--- START OF MATERIAL FOR THIS TASK ---

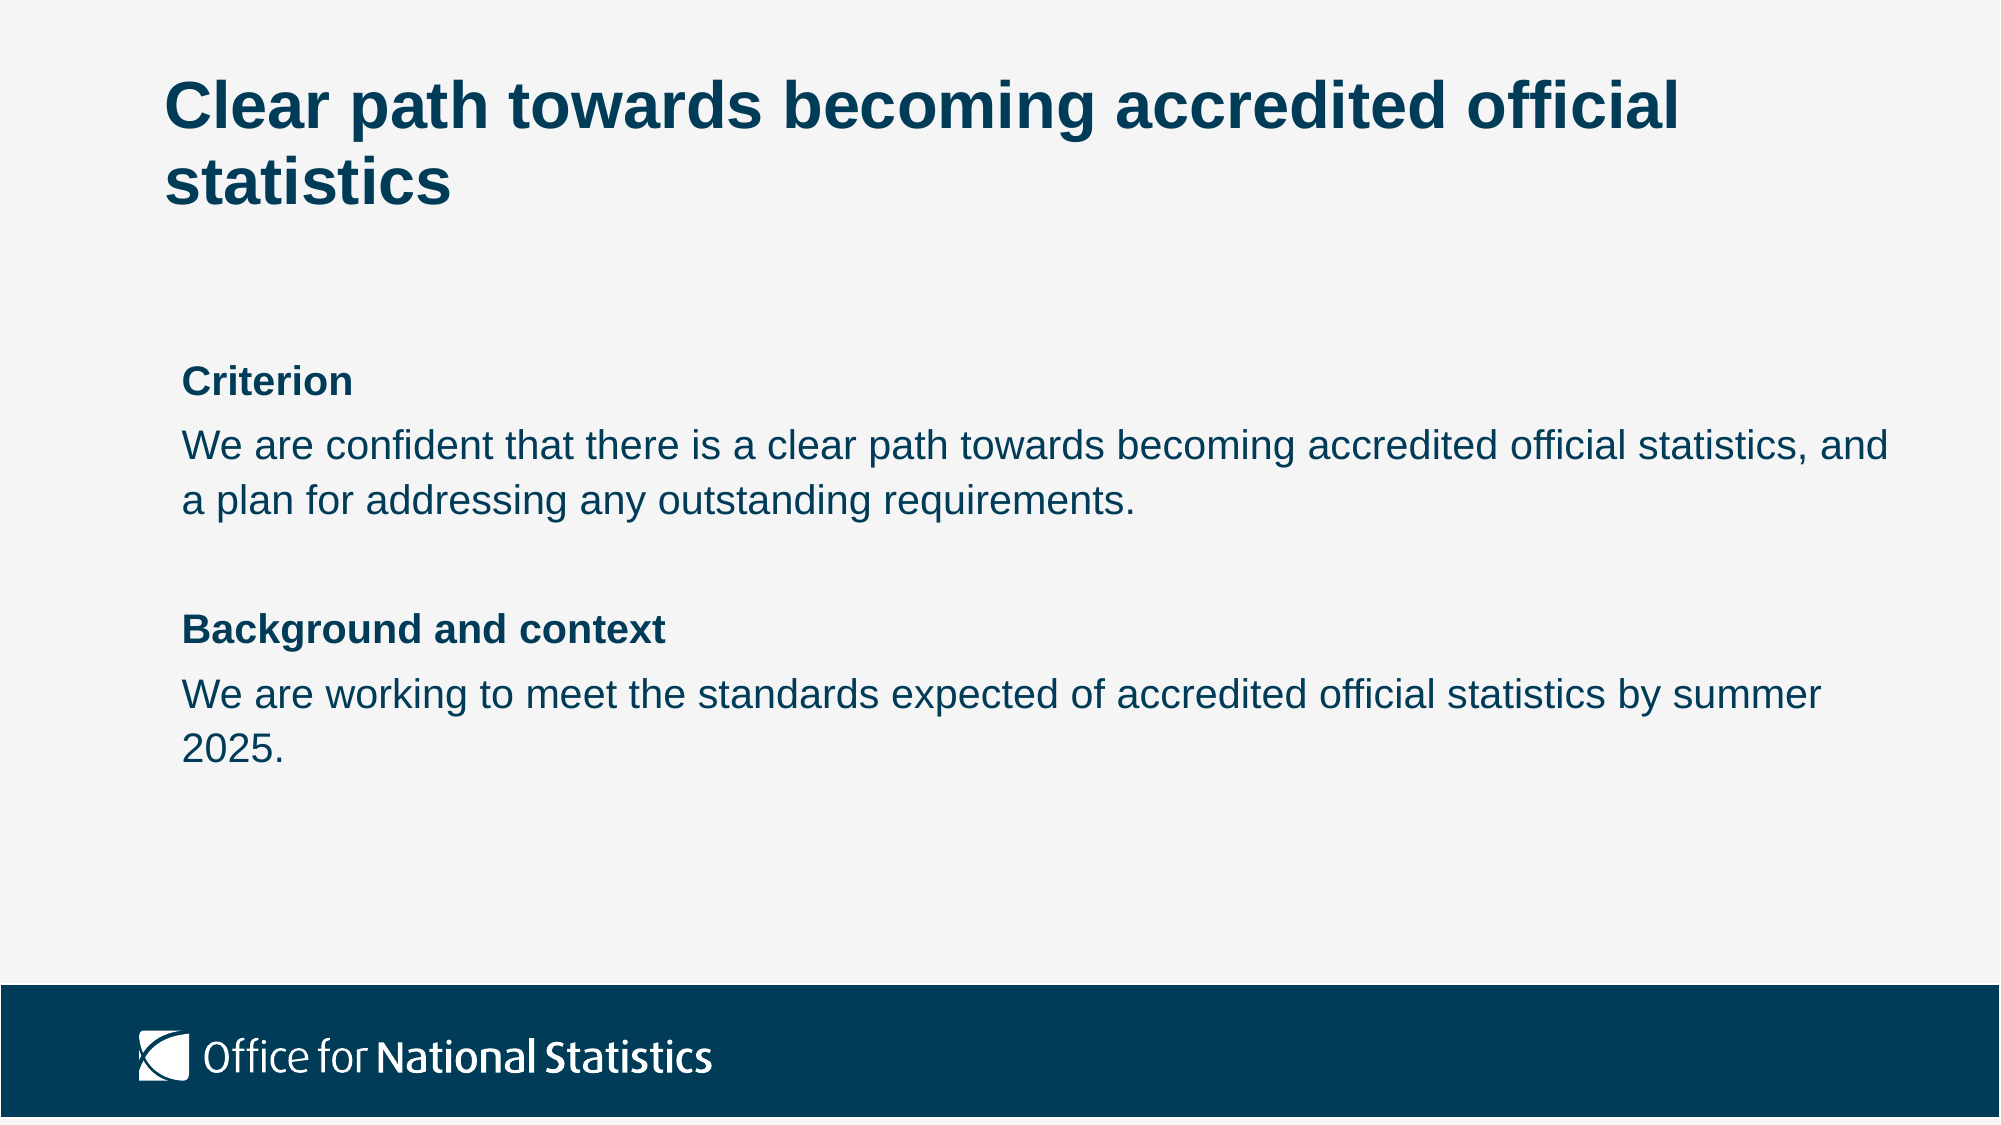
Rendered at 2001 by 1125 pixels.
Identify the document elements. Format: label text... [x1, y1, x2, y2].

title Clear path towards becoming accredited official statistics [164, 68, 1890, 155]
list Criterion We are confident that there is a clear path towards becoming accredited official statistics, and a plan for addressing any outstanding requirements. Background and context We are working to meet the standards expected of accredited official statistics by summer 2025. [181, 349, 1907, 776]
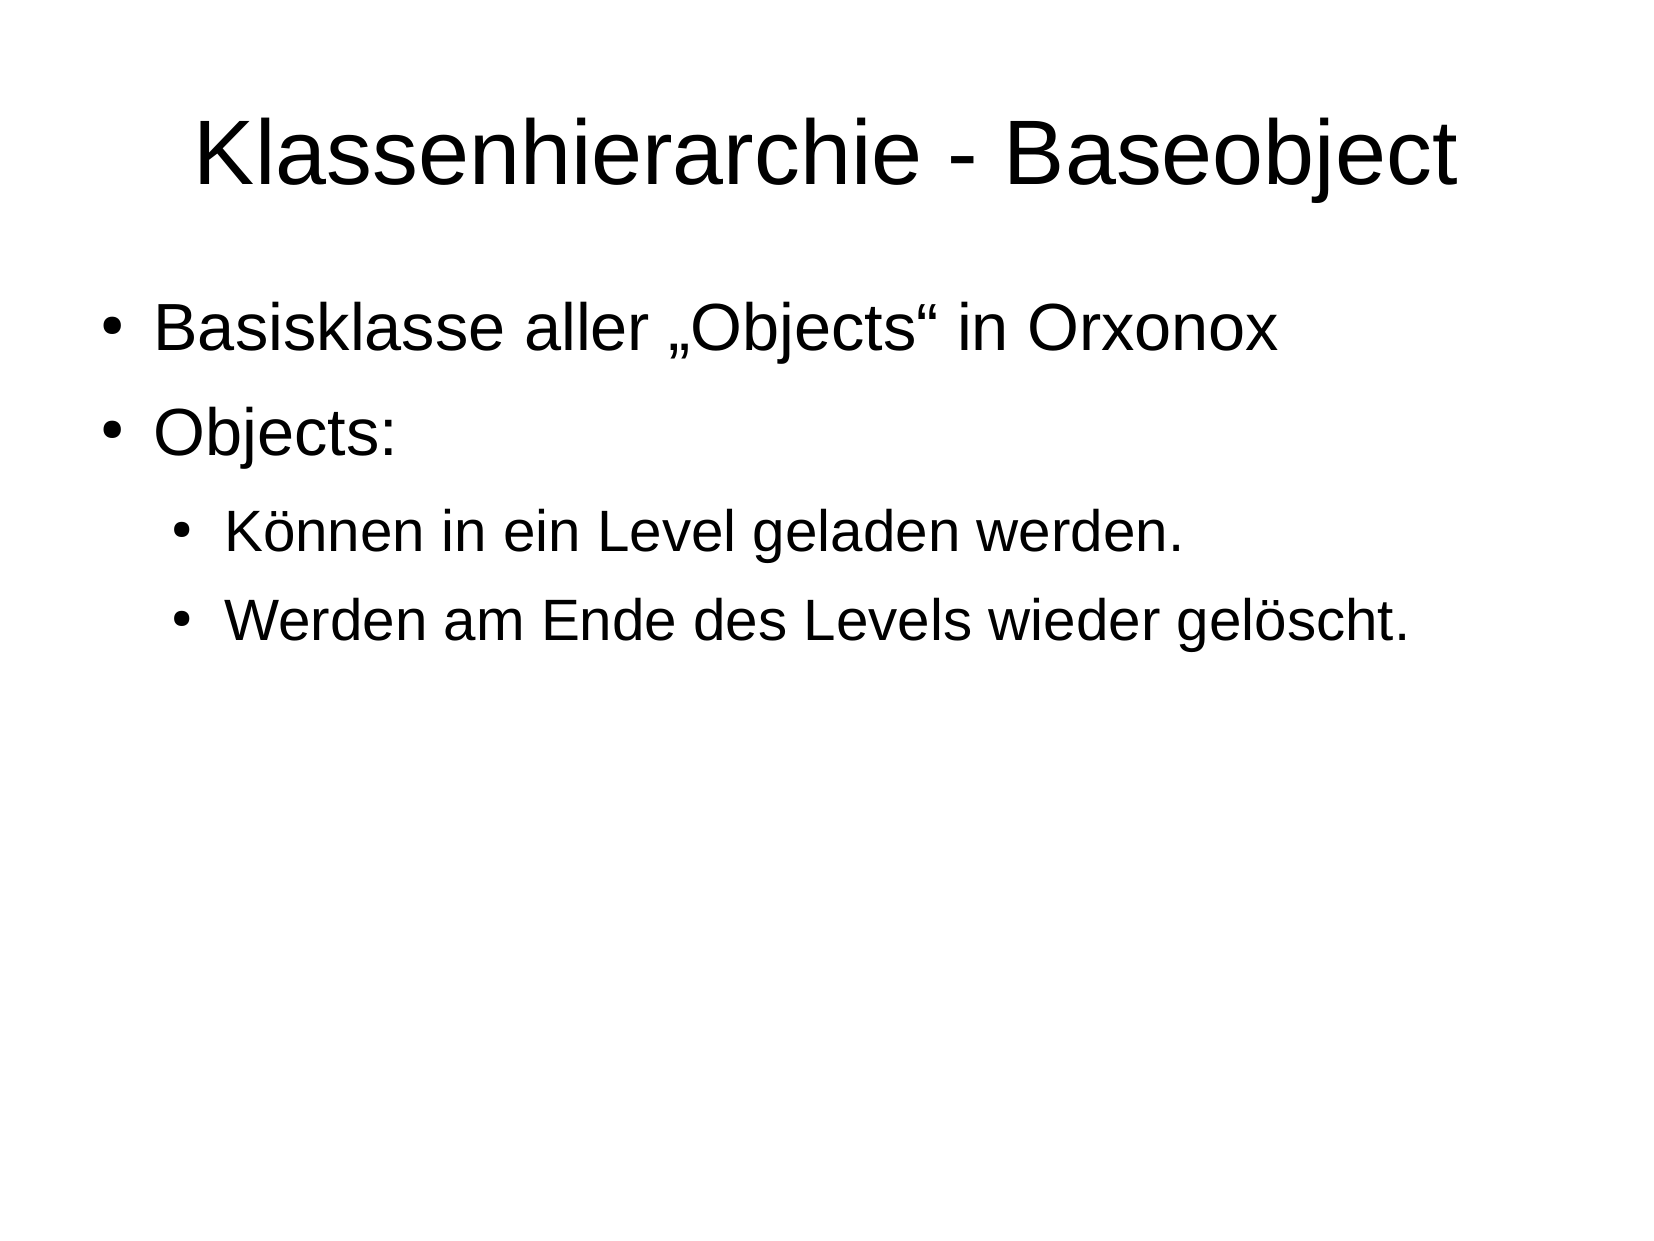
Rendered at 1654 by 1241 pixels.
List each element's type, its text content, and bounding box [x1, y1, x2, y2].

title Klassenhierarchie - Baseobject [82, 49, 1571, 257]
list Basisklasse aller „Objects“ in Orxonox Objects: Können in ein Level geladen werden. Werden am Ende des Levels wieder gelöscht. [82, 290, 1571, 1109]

--- END OF MATERIAL FOR THIS TASK ---

#### [INSTRUCTION]
Give every line of the rows above as a Markdown table with the columns Line No. and Text, skipping blank lines. Leave the pictures out.

#### [RESULT]
| Line No. | Text |
|---|---|
| 1 | Rendered at 2001 by 1125 pixels. |
| 2 | Identify the document elements. Format: label text... [x1, y1, x2, y2]. |
| 3 | title Clear path towards becoming accredited official statistics [164, 68, 1890, 155] |
| 4 | list Criterion We are confident that there is a clear path towards becoming accredited official statistics, and a plan for addressing any outstanding requirements. Background and context We are working to meet the standards expected of accredited official statistics by summer 2025. [181, 349, 1907, 776] |
| 5 | Rendered at 1654 by 1241 pixels. |
| 6 | List each element's type, its text content, and bounding box [x1, y1, x2, y2]. |
| 7 | title Klassenhierarchie - Baseobject [82, 49, 1571, 257] |
| 8 | list Basisklasse aller „Objects“ in Orxonox Objects: Können in ein Level geladen werden. Werden am Ende des Levels wieder gelöscht. [82, 290, 1571, 1109] |